In the end, we had 164 expressions of confidence, frustration, fear or pessimism to categorize. We weighted each ‘fully positive’ or ‘fully negative’ response at 100% and each ‘slightly’ comment at 50%, then calculated the average. That methodology means that every single company responding ‘fully positive’ would produce a score of 1 while 50 ‘slightly negative’ responses would result in a -0.5 score. A perfectly evenly distributed set of responses ends up with score of zero.
Here’s how the numbers broke down, accompanied by more executives’ quotes for representative context:
Inflation: -0.42
“Cost inflation just remains stubbornly high. We're obviously offsetting that with price and operating efficiencies or some of it,” Vulcan Materials Co. Chairman, President and CEO Thomas Hill said. “The parts and service costs are and will probably stay high. I would think that will be for sure in the fourth quarter, and I would expect it into 2023.”
Another reason inflation looks to remain sticky is that many executive teams facing ongoing input cost pressures are confident they can pass along more price increases late this year and early next. As Ward Nye, Hill’s peer at Martin Marietta Materials Inc., summed up: “If past is prologue—and we believe that it is—inflation supports a constructive pricing environment for upstream materials, the benefits of which endure long after inflationary pressures abate.”
Labor: -0.14
To say there’s resignation about the longer-term dynamics of the labor market would be too strong. It might be more apt to label many executive teams’ attitudes toward workforce questions as one of acceptance: The strains we face today look to be structural and thus call for a response with a lengthy time horizon.
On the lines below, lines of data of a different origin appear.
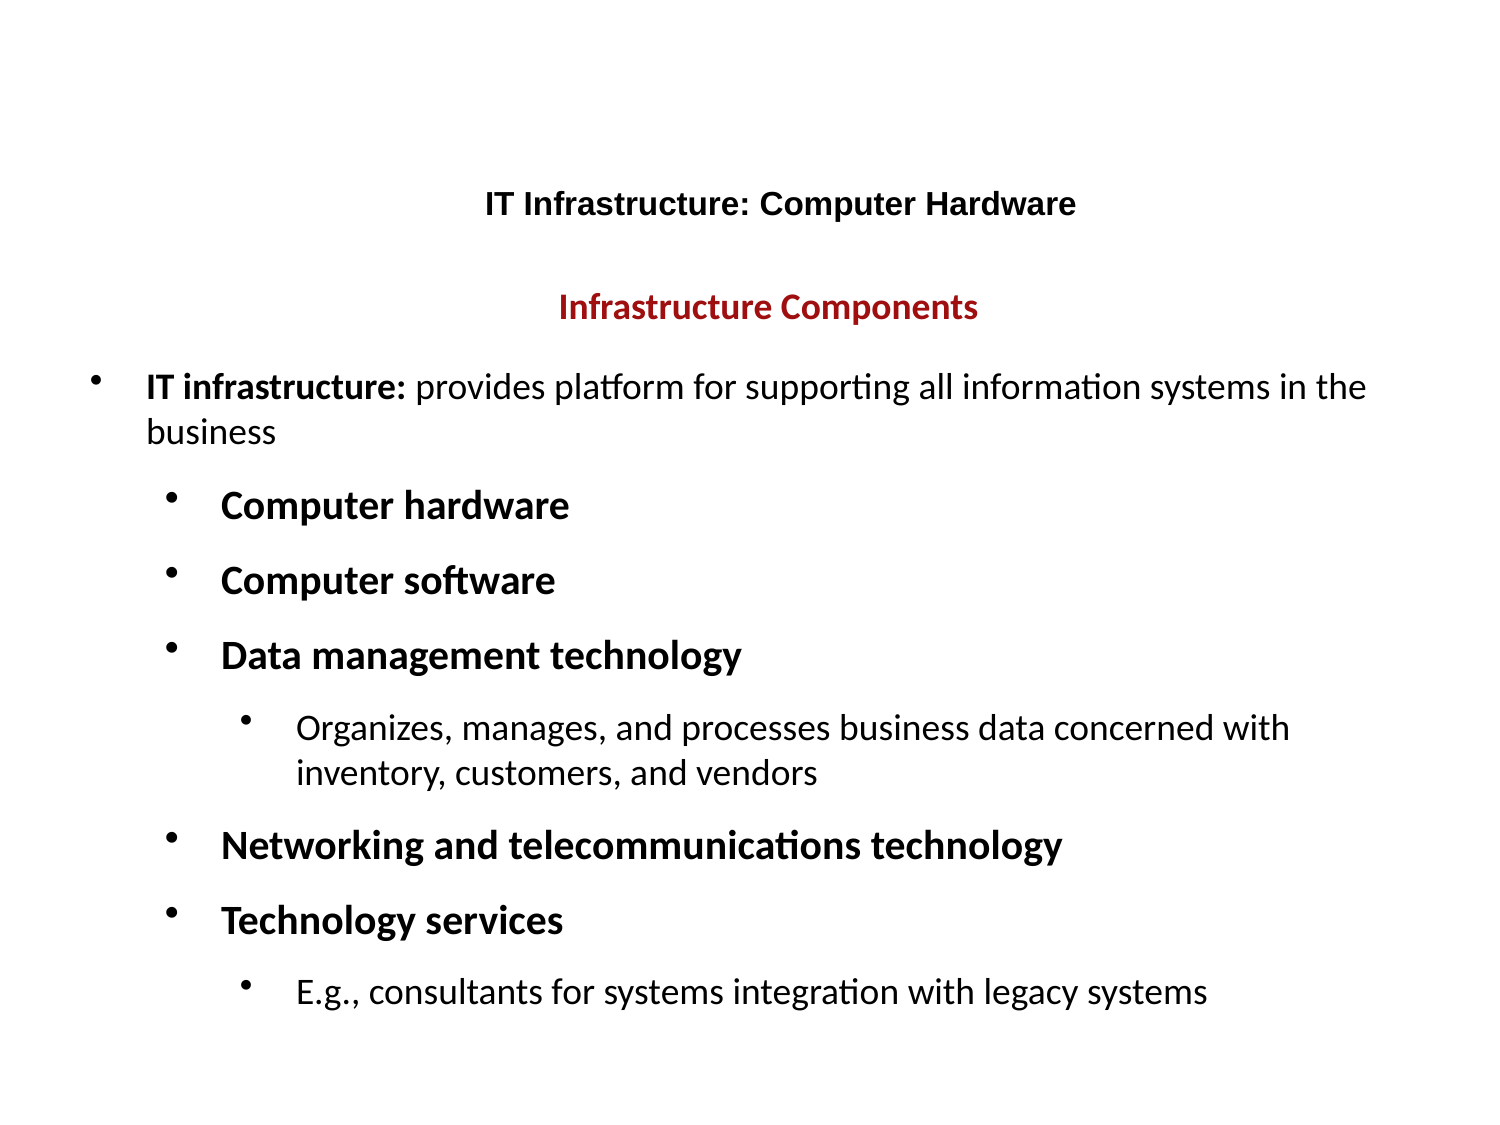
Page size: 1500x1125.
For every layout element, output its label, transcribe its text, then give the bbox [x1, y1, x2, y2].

text_box IT Infrastructure: Computer Hardware [237, 174, 1325, 230]
text_box Infrastructure Components [99, 274, 1438, 335]
text_box IT infrastructure: provides platform for supporting all information systems in the business Computer hardware Computer software Data management technology Organizes, manages, and processes business data concerned with inventory, customers, and vendors Networking and telecommunications technology Technology services E.g., consultants for systems integration with legacy systems [75, 362, 1388, 1038]
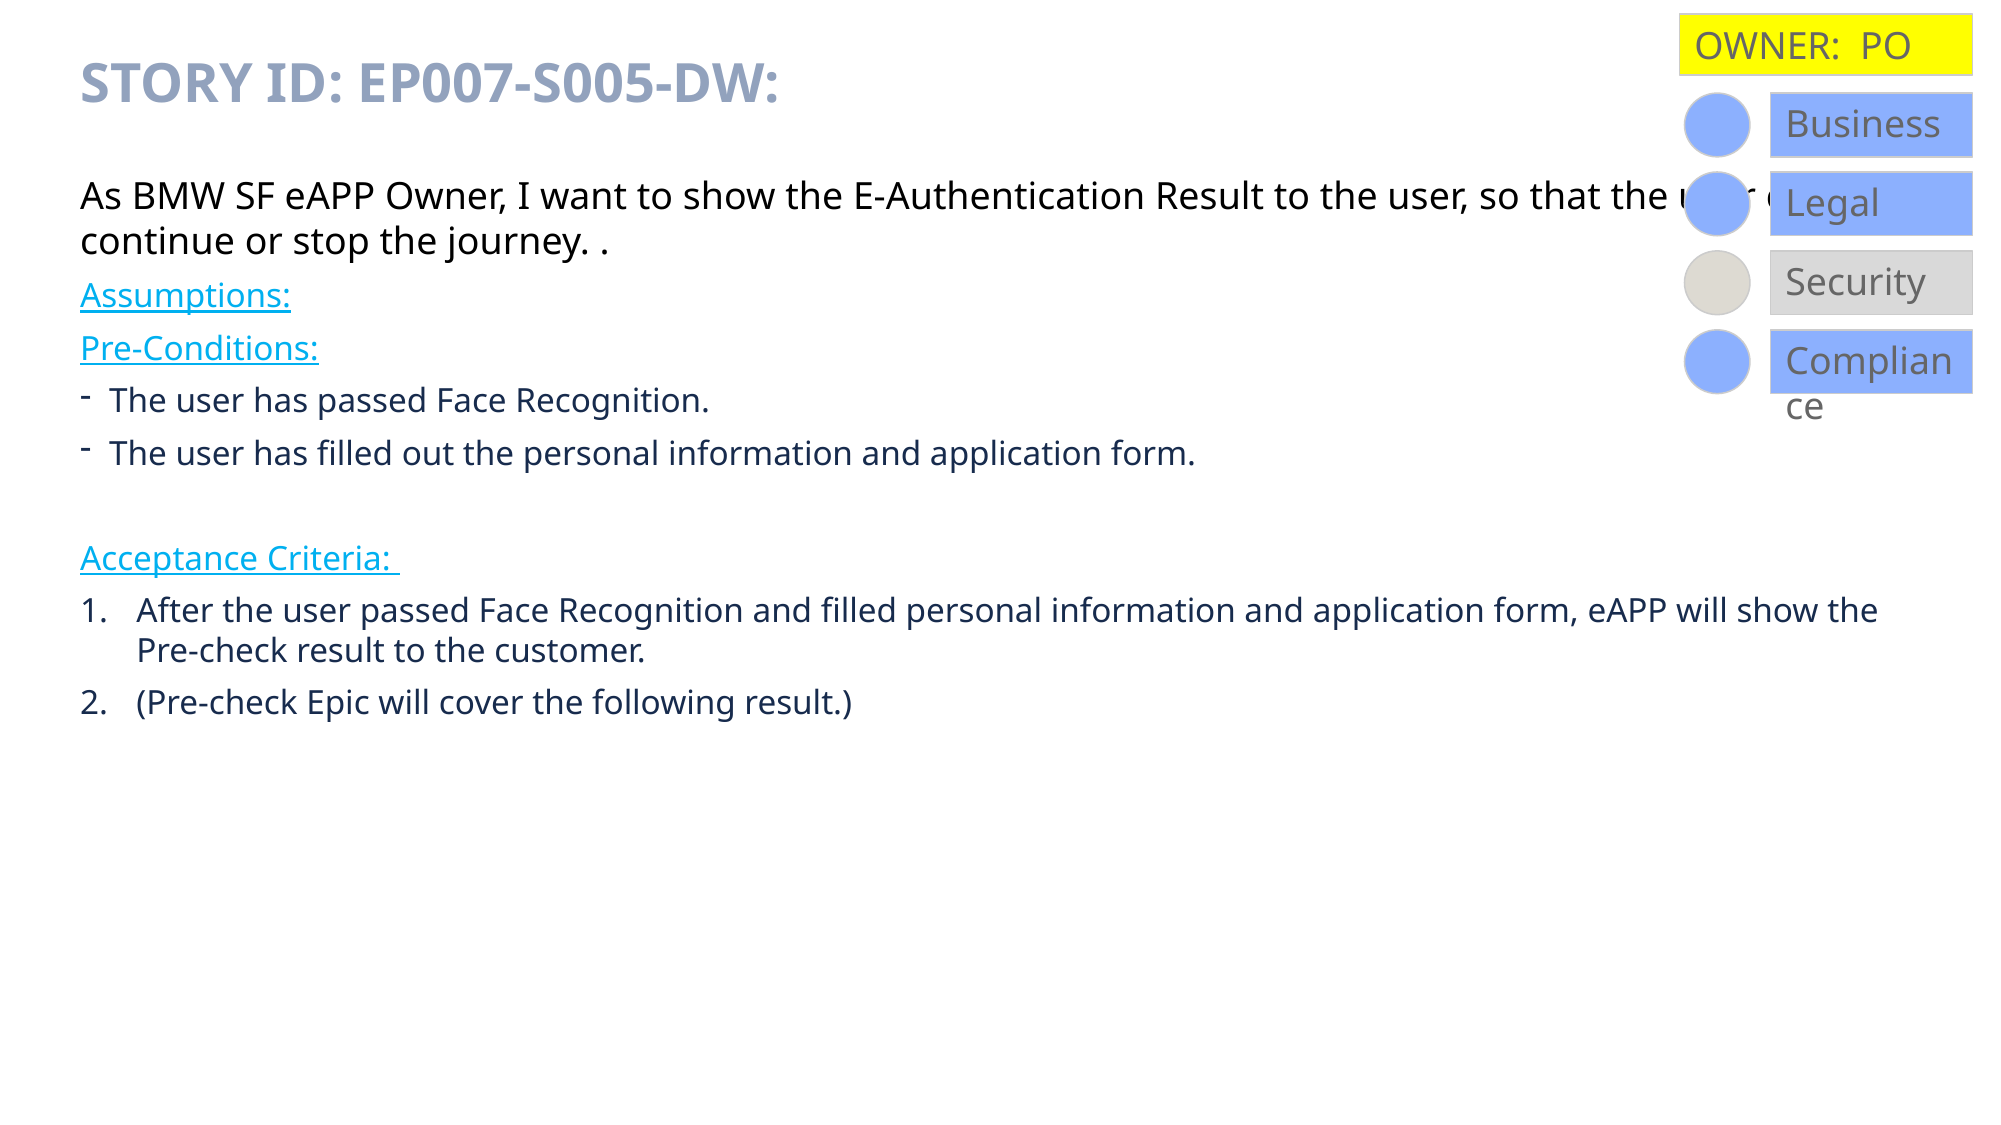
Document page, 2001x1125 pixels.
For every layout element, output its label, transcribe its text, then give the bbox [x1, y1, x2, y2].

“We continue to invest heavily in automating our manufacturing facilities. We think that's the right long-term play,” Builders FirstSource Inc. President and CEO Dave Flitman told analysts. “We think labor is going to be constrained in this industry—and particularly skilled labor, which we need in our manufacturing facilities—for a long time to come.”
Supply chains: -0.17
“Portions of the supply chain, I would say, are pretty much back to normal,” said D.G. Macpherson, chairman and CEO of distribution giant W.W. Grainger Inc. “A year ago, we had labor challenges and all kinds of challenges. Those have pretty much gone away in terms of our own supply chain. And then the outbound transportation is also pretty strong at this point and less of a problem.”
Still, as the tight labor market spurs investments in technology such as those at Builders FirstSource, so Deere & Co. has been investing in machinery capacity for some of its suppliers. The problems of this quarter won’t be gone in a few months and they require greater commitment and involvement.
Demand: +0.29
Sustaining the optimism of many are longer-term tailwinds such as the passage of the Inflation Reduction Act and the infrastructure spending it will catalyze. Martin Marietta executives said they expect “a step change in the public-sector investment” next year will help drive their business “for years to come.” Also in play is the big shift toward near- and reshoring manufacturing capacity.
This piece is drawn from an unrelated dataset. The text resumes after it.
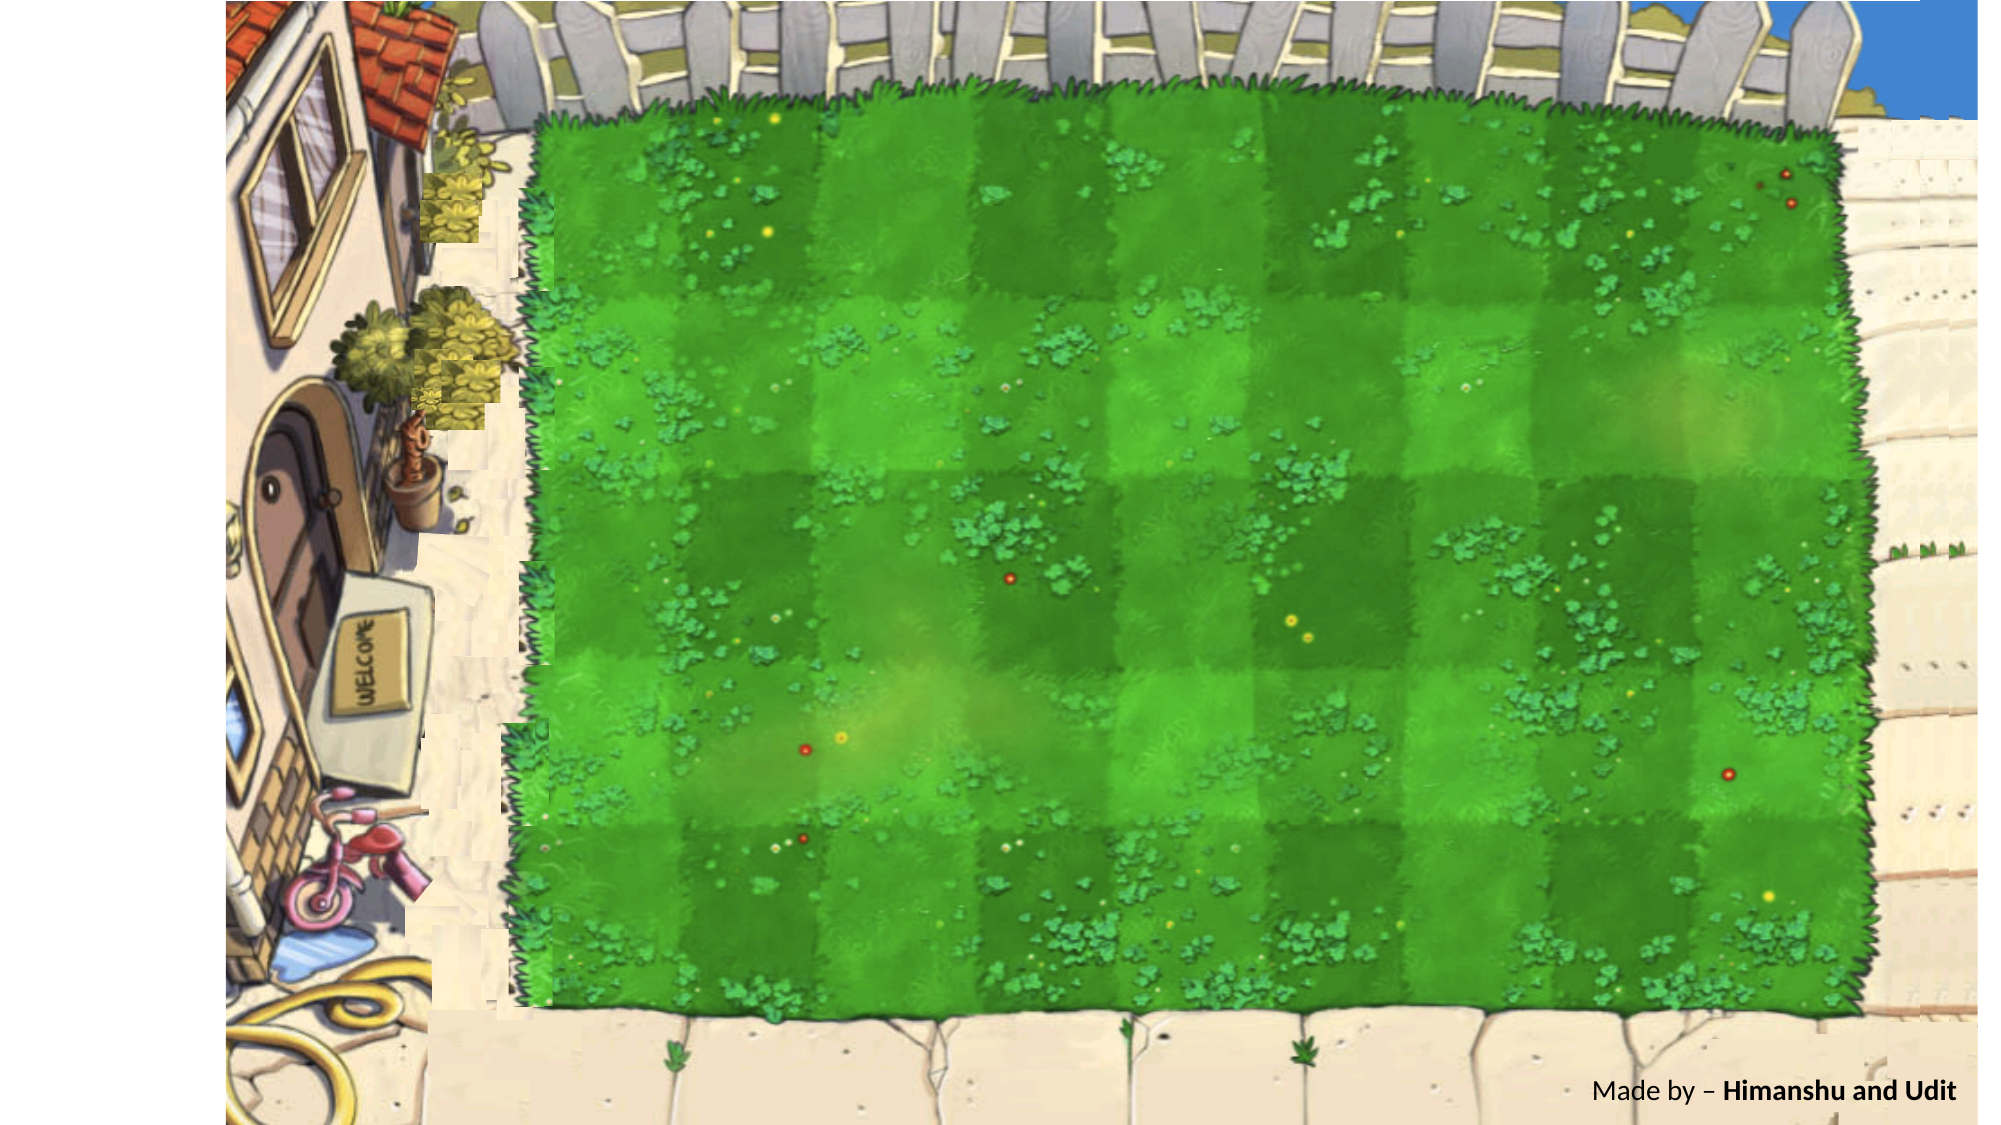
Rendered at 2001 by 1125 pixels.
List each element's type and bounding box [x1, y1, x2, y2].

“The demand drivers today in several markets are not that GDP-sensitive,” O-I Glass Inc. CEO Andres Lopez told analysts on his team’s call. “And let me give you one example: localization of global brands, which is happening across markets. That's not sensitive to GDP.”
As many observers have noted, investments in a shorter supply chain and new production centers also are not going to help bring down inflation. The days of “transitory” talk have long passed us by.